With the line containing "45: (170, 25, 0.79)" as the start and the line containing "60: (170, 73, 0.80)" as the end, transcribe that span of the entries below exactly, including both.

####################

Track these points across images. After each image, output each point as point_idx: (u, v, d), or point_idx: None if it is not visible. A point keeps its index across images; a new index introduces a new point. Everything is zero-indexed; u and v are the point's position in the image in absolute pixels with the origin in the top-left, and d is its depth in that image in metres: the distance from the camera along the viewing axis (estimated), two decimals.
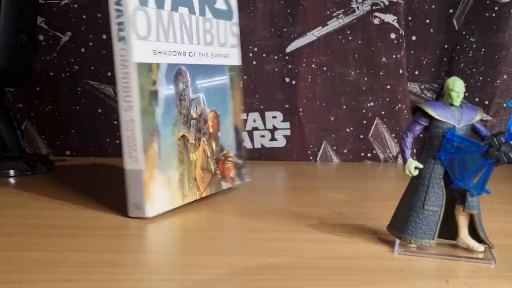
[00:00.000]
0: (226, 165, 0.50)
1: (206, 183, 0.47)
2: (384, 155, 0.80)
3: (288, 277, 0.30)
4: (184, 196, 0.45)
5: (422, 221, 0.34)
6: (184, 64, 0.45)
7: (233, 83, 0.51)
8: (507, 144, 0.32)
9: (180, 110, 0.44)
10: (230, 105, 0.51)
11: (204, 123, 0.47)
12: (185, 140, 0.45)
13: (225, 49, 0.50)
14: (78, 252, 0.34)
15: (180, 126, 0.44)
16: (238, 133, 0.52)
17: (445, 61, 0.82)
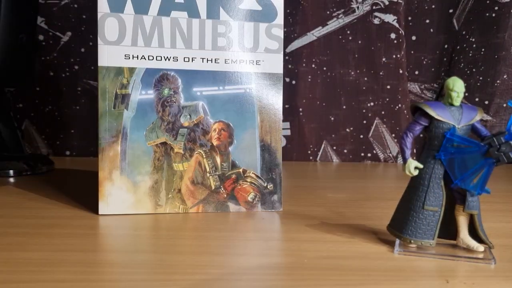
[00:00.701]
0: (240, 185, 0.45)
1: (198, 198, 0.45)
2: (384, 155, 0.80)
3: (288, 277, 0.30)
4: (158, 205, 0.44)
5: (422, 221, 0.34)
6: (173, 69, 0.44)
7: (265, 94, 0.46)
8: (507, 144, 0.32)
9: (163, 117, 0.44)
10: (256, 118, 0.46)
11: (204, 134, 0.45)
12: (167, 147, 0.44)
13: (253, 54, 0.46)
14: (78, 252, 0.34)
15: (159, 133, 0.44)
16: (269, 152, 0.46)
17: (445, 61, 0.82)
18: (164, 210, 0.44)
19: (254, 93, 0.46)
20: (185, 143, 0.44)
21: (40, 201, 0.48)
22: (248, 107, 0.46)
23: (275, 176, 0.46)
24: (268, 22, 0.46)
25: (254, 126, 0.46)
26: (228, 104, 0.45)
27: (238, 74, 0.45)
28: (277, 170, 0.46)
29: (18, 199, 0.49)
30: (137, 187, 0.43)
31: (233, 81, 0.45)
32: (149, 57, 0.43)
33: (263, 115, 0.46)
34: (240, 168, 0.46)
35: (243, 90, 0.46)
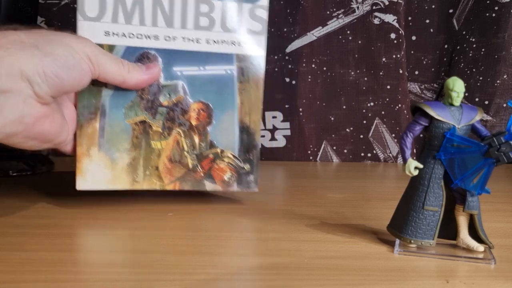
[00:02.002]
0: (217, 165, 0.46)
1: (175, 176, 0.45)
2: (384, 155, 0.80)
3: (288, 277, 0.30)
4: (135, 181, 0.44)
5: (422, 221, 0.34)
6: (154, 48, 0.43)
7: (246, 76, 0.45)
8: (507, 144, 0.32)
9: (142, 95, 0.43)
10: (236, 99, 0.46)
11: (183, 114, 0.45)
12: (146, 126, 0.44)
13: (235, 35, 0.45)
14: (78, 252, 0.34)
15: (139, 111, 0.44)
16: (248, 133, 0.46)
17: (445, 61, 0.82)
18: (141, 186, 0.44)
19: (235, 75, 0.45)
20: (164, 121, 0.44)
21: (40, 201, 0.48)
22: (228, 88, 0.45)
23: (252, 157, 0.46)
24: (252, 3, 0.45)
25: (233, 107, 0.46)
26: (208, 84, 0.45)
27: (220, 55, 0.45)
28: (255, 152, 0.47)
29: (18, 199, 0.49)
30: (115, 163, 0.43)
31: (214, 62, 0.45)
32: (130, 34, 0.43)
33: (243, 96, 0.46)
34: (218, 148, 0.46)
35: (223, 71, 0.45)
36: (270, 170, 0.71)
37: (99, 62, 0.38)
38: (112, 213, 0.44)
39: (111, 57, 0.40)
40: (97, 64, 0.38)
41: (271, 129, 0.80)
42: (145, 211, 0.45)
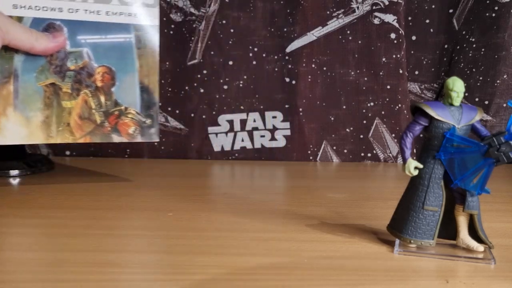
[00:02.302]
0: (122, 120, 0.52)
1: (85, 131, 0.51)
2: (384, 155, 0.80)
3: (287, 277, 0.30)
4: (49, 136, 0.50)
5: (422, 221, 0.34)
6: (59, 19, 0.49)
7: (143, 43, 0.53)
8: (507, 144, 0.32)
9: (51, 61, 0.49)
10: (135, 63, 0.52)
11: (89, 76, 0.51)
12: (56, 87, 0.50)
13: (131, 7, 0.52)
14: (78, 252, 0.34)
15: (48, 75, 0.49)
16: (148, 92, 0.53)
17: (445, 61, 0.82)
18: (55, 141, 0.51)
19: (133, 42, 0.52)
20: (72, 84, 0.50)
21: (40, 201, 0.48)
22: (128, 54, 0.52)
23: (153, 113, 0.54)
24: None
25: (134, 70, 0.53)
26: (110, 51, 0.52)
27: (119, 25, 0.52)
28: (155, 108, 0.54)
29: (18, 199, 0.49)
30: (30, 121, 0.49)
31: (114, 31, 0.52)
32: (36, 7, 0.49)
33: (141, 61, 0.53)
34: (122, 106, 0.53)
35: (123, 39, 0.52)
36: (270, 170, 0.71)
37: (8, 30, 0.44)
38: (112, 213, 0.44)
39: (20, 26, 0.46)
40: (7, 32, 0.44)
41: (271, 129, 0.80)
42: (145, 211, 0.45)
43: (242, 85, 0.80)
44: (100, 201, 0.49)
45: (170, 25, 0.79)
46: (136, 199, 0.50)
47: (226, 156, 0.80)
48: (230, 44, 0.79)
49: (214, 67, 0.79)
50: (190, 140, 0.80)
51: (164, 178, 0.63)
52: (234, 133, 0.80)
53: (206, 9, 0.78)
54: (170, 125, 0.81)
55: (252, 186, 0.61)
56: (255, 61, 0.79)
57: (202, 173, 0.68)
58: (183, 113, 0.80)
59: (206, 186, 0.60)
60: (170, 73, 0.80)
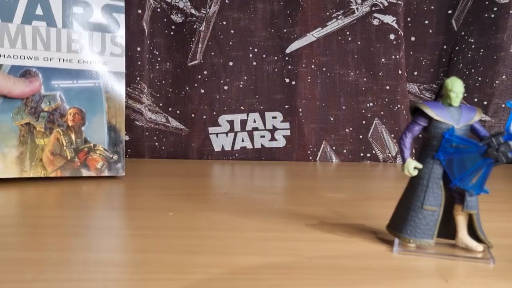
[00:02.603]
0: (91, 156, 0.57)
1: (57, 166, 0.56)
2: (383, 155, 0.80)
3: (287, 276, 0.30)
4: (23, 171, 0.55)
5: (421, 220, 0.34)
6: (35, 66, 0.55)
7: (110, 87, 0.59)
8: (506, 144, 0.32)
9: (26, 103, 0.54)
10: (104, 105, 0.58)
11: (61, 117, 0.56)
12: (30, 127, 0.55)
13: (100, 57, 0.58)
14: (78, 252, 0.34)
15: (24, 115, 0.54)
16: (115, 131, 0.59)
17: (444, 61, 0.82)
18: (28, 175, 0.55)
19: (102, 86, 0.58)
20: (46, 123, 0.55)
21: (40, 201, 0.49)
22: (97, 97, 0.58)
23: (119, 149, 0.59)
24: (112, 33, 0.59)
25: (102, 111, 0.58)
26: (80, 94, 0.57)
27: (89, 72, 0.58)
28: (121, 145, 0.59)
29: (18, 199, 0.49)
30: (5, 156, 0.54)
31: (85, 77, 0.57)
32: (14, 56, 0.54)
33: (109, 103, 0.59)
34: (91, 143, 0.58)
35: (93, 84, 0.58)
36: (270, 170, 0.72)
37: None
38: (112, 213, 0.45)
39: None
40: None
41: (271, 129, 0.80)
42: (145, 211, 0.45)
43: (242, 86, 0.80)
44: (100, 201, 0.49)
45: (171, 26, 0.79)
46: (136, 199, 0.50)
47: (226, 156, 0.80)
48: (230, 45, 0.79)
49: (215, 67, 0.79)
50: (190, 140, 0.80)
51: (164, 178, 0.63)
52: (235, 133, 0.80)
53: (206, 10, 0.78)
54: (171, 126, 0.81)
55: (252, 186, 0.61)
56: (255, 62, 0.79)
57: (202, 173, 0.68)
58: (184, 114, 0.80)
59: (206, 186, 0.60)
60: (170, 74, 0.80)
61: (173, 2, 0.79)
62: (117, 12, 0.59)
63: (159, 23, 0.79)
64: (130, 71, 0.77)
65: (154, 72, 0.80)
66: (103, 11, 0.58)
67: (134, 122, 0.79)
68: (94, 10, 0.58)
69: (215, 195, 0.54)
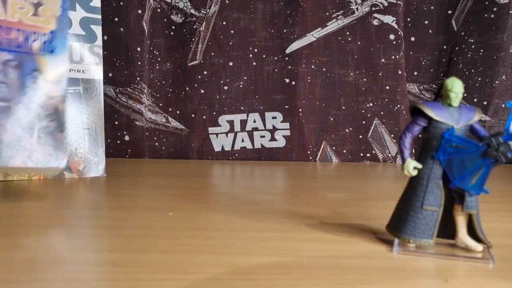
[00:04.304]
0: (73, 159, 0.59)
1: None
2: (383, 155, 0.80)
3: (287, 276, 0.30)
4: (7, 174, 0.57)
5: (420, 220, 0.34)
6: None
7: (90, 93, 0.62)
8: (505, 145, 0.32)
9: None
10: (84, 110, 0.62)
11: None
12: None
13: (80, 65, 0.61)
14: (78, 252, 0.34)
15: None
16: (95, 134, 0.62)
17: (444, 62, 0.82)
18: (12, 178, 0.57)
19: (82, 93, 0.62)
20: None
21: (40, 201, 0.49)
22: (78, 103, 0.61)
23: (100, 152, 0.62)
24: (91, 43, 0.62)
25: (82, 116, 0.61)
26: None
27: (70, 79, 0.61)
28: (101, 148, 0.62)
29: (18, 199, 0.49)
30: None
31: (69, 84, 0.60)
32: None
33: (89, 108, 0.62)
34: (73, 146, 0.60)
35: (73, 90, 0.61)
36: (270, 170, 0.72)
37: None
38: (112, 213, 0.45)
39: None
40: None
41: (271, 130, 0.80)
42: (145, 211, 0.46)
43: (242, 86, 0.80)
44: (100, 201, 0.49)
45: (171, 26, 0.79)
46: (136, 199, 0.51)
47: (226, 156, 0.80)
48: (230, 45, 0.79)
49: (215, 68, 0.79)
50: (190, 140, 0.80)
51: (164, 178, 0.63)
52: (234, 134, 0.80)
53: (206, 10, 0.78)
54: (171, 126, 0.81)
55: (252, 186, 0.61)
56: (255, 62, 0.79)
57: (202, 173, 0.68)
58: (184, 114, 0.80)
59: (206, 186, 0.60)
60: (170, 74, 0.80)
61: (173, 2, 0.79)
62: (95, 24, 0.62)
63: (159, 23, 0.79)
64: (130, 71, 0.77)
65: (154, 72, 0.80)
66: (81, 23, 0.61)
67: (134, 122, 0.79)
68: (73, 23, 0.61)
69: (215, 195, 0.55)
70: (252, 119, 0.80)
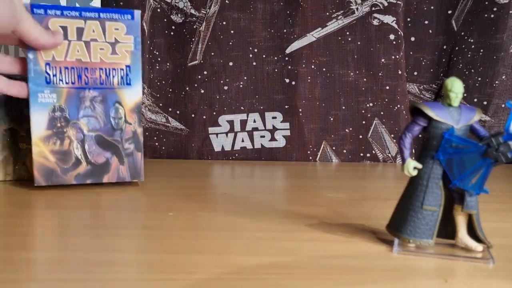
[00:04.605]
0: None
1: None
2: (383, 155, 0.80)
3: (287, 276, 0.30)
4: (7, 174, 0.57)
5: (420, 220, 0.35)
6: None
7: None
8: (505, 145, 0.32)
9: (11, 108, 0.56)
10: None
11: None
12: (14, 132, 0.56)
13: None
14: (78, 252, 0.34)
15: (7, 121, 0.56)
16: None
17: (444, 62, 0.82)
18: (12, 178, 0.57)
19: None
20: (28, 128, 0.55)
21: (40, 201, 0.49)
22: None
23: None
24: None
25: None
26: None
27: None
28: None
29: (18, 199, 0.49)
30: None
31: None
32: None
33: None
34: None
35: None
36: (270, 170, 0.72)
37: (23, 20, 0.45)
38: (113, 213, 0.45)
39: (32, 18, 0.46)
40: (21, 21, 0.44)
41: (271, 130, 0.80)
42: (145, 211, 0.46)
43: (242, 86, 0.80)
44: (99, 201, 0.49)
45: (171, 26, 0.79)
46: (136, 199, 0.51)
47: (226, 156, 0.80)
48: (230, 45, 0.79)
49: (215, 68, 0.79)
50: (190, 140, 0.80)
51: (164, 178, 0.63)
52: (234, 134, 0.80)
53: (206, 10, 0.79)
54: (171, 126, 0.81)
55: (252, 186, 0.61)
56: (255, 62, 0.79)
57: (202, 173, 0.68)
58: (184, 114, 0.80)
59: (206, 186, 0.60)
60: (170, 74, 0.80)
61: (173, 2, 0.79)
62: None
63: (159, 23, 0.79)
64: None
65: (154, 72, 0.80)
66: None
67: None
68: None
69: (215, 195, 0.55)
70: (252, 119, 0.80)
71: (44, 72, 0.51)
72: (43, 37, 0.48)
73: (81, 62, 0.52)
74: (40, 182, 0.52)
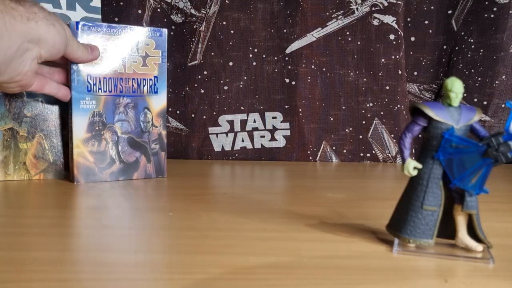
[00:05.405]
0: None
1: (40, 169, 0.59)
2: (383, 155, 0.80)
3: (287, 276, 0.30)
4: (7, 174, 0.57)
5: (420, 220, 0.35)
6: None
7: None
8: (505, 145, 0.32)
9: (10, 109, 0.56)
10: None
11: (43, 121, 0.58)
12: (14, 131, 0.57)
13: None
14: (78, 252, 0.34)
15: (7, 121, 0.56)
16: None
17: (444, 61, 0.82)
18: (12, 178, 0.57)
19: None
20: (28, 128, 0.58)
21: (40, 202, 0.49)
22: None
23: None
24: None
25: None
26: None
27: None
28: None
29: (18, 198, 0.49)
30: None
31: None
32: None
33: None
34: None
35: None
36: (270, 170, 0.72)
37: (69, 43, 0.50)
38: (113, 213, 0.45)
39: (75, 39, 0.52)
40: (68, 44, 0.50)
41: (271, 130, 0.80)
42: (145, 211, 0.46)
43: (242, 86, 0.80)
44: (99, 201, 0.49)
45: (171, 26, 0.79)
46: (137, 199, 0.51)
47: (226, 156, 0.80)
48: (230, 45, 0.79)
49: (215, 68, 0.79)
50: (190, 140, 0.80)
51: (164, 178, 0.63)
52: (234, 134, 0.80)
53: (206, 10, 0.79)
54: (171, 126, 0.81)
55: (252, 186, 0.61)
56: (255, 62, 0.79)
57: (202, 173, 0.68)
58: (184, 114, 0.80)
59: (206, 186, 0.60)
60: (170, 74, 0.80)
61: (173, 2, 0.79)
62: None
63: (159, 23, 0.79)
64: None
65: None
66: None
67: None
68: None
69: (215, 195, 0.55)
70: (252, 119, 0.80)
71: (86, 81, 0.56)
72: (84, 55, 0.53)
73: (117, 73, 0.57)
74: (80, 180, 0.57)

####################

## Task result
45: (170, 25, 0.79)
46: (136, 199, 0.50)
47: (226, 156, 0.80)
48: (230, 44, 0.79)
49: (214, 67, 0.79)
50: (190, 140, 0.80)
51: (164, 178, 0.63)
52: (234, 133, 0.80)
53: (206, 9, 0.78)
54: (170, 125, 0.81)
55: (252, 186, 0.61)
56: (255, 61, 0.79)
57: (202, 173, 0.68)
58: (183, 113, 0.80)
59: (206, 186, 0.60)
60: (170, 73, 0.80)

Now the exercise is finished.